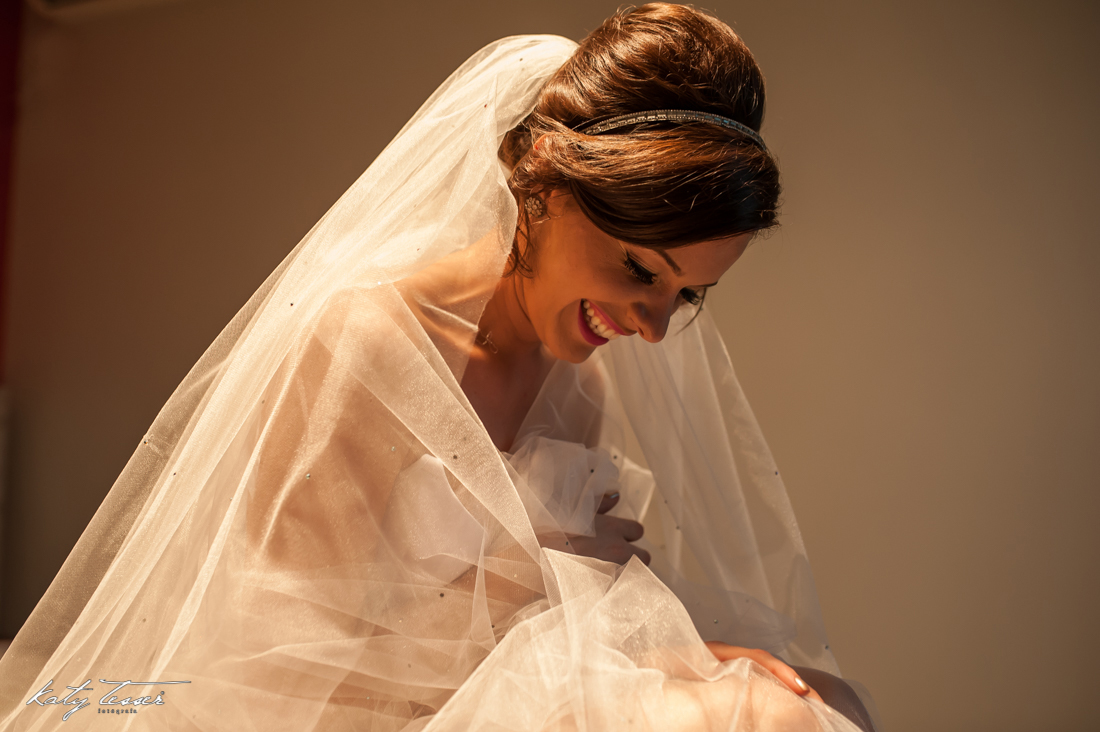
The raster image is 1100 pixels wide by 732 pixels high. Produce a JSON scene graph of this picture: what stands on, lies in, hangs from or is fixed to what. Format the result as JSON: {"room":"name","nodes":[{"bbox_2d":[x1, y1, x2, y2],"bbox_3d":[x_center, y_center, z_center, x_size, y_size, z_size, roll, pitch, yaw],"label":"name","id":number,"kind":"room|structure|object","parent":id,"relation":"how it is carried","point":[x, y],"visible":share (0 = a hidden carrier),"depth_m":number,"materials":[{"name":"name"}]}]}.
{"room":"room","nodes":[
{"label":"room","id":0,"kind":"room"},
{"bbox_2d":[0,0,22,381],"bbox_3d":[-1.924,-0.265,3.735,0.318,2.457,0.776,-2,-6,24],"label":"red wall","id":1,"kind":"structure","parent":0,"point":[1,69],"depth_m":4.05,"materials":[{"name":"red paint"}]},
{"bbox_2d":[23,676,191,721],"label":"watermark","id":2,"kind":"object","parent":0,"point":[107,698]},
{"bbox_2d":[0,1,1099,731],"bbox_3d":[0.114,-0.139,3.318,5.189,2.611,0.174,-2,-6,24],"label":"wall","id":3,"kind":"structure","parent":0,"point":[425,80],"depth_m":3.01,"materials":[{"name":"beige paint"}]},
{"bbox_2d":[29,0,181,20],"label":"ceiling","id":4,"kind":"object","parent":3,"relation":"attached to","point":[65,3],"visible":0.9,"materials":[{"name":"white"}]},
{"label":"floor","id":5,"kind":"structure","parent":0,"visible":0},
{"bbox_2d":[18,4,877,731],"bbox_3d":[-0.056,0.269,1.666,0.909,1.510,0.944,-2,-6,24],"label":"woman","id":6,"kind":"object","parent":5,"relation":"on","point":[651,308],"visible":0.96,"depth_m":1.54}
]}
━━━━━━━━
For this exercise, give the listing again exactly as written, with the pictures omitted.

Answer to the problem:
The raster image is 1100 pixels wide by 732 pixels high. Produce a JSON scene graph of this picture: what stands on, lies in, hangs from or is fixed to what. Format the result as JSON: {"room":"name","nodes":[{"bbox_2d":[x1, y1, x2, y2],"bbox_3d":[x_center, y_center, z_center, x_size, y_size, z_size, roll, pitch, yaw],"label":"name","id":number,"kind":"room|structure|object","parent":id,"relation":"how it is carried","point":[x, y],"visible":share (0 = a hidden carrier),"depth_m":number,"materials":[{"name":"name"}]}]}.
{"room":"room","nodes":[
{"label":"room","id":0,"kind":"room"},
{"bbox_2d":[0,0,22,381],"bbox_3d":[-1.924,-0.265,3.735,0.318,2.457,0.776,-2,-6,24],"label":"red wall","id":1,"kind":"structure","parent":0,"point":[1,69],"depth_m":4.05,"materials":[{"name":"red paint"}]},
{"bbox_2d":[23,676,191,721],"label":"watermark","id":2,"kind":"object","parent":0,"point":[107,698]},
{"bbox_2d":[0,1,1099,731],"bbox_3d":[0.114,-0.139,3.318,5.189,2.611,0.174,-2,-6,24],"label":"wall","id":3,"kind":"structure","parent":0,"point":[425,80],"depth_m":3.01,"materials":[{"name":"beige paint"}]},
{"bbox_2d":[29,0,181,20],"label":"ceiling","id":4,"kind":"object","parent":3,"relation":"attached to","point":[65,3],"visible":0.9,"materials":[{"name":"white"}]},
{"label":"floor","id":5,"kind":"structure","parent":0,"visible":0},
{"bbox_2d":[18,4,877,731],"bbox_3d":[-0.056,0.269,1.666,0.909,1.510,0.944,-2,-6,24],"label":"woman","id":6,"kind":"object","parent":5,"relation":"on","point":[651,308],"visible":0.96,"depth_m":1.54}
]}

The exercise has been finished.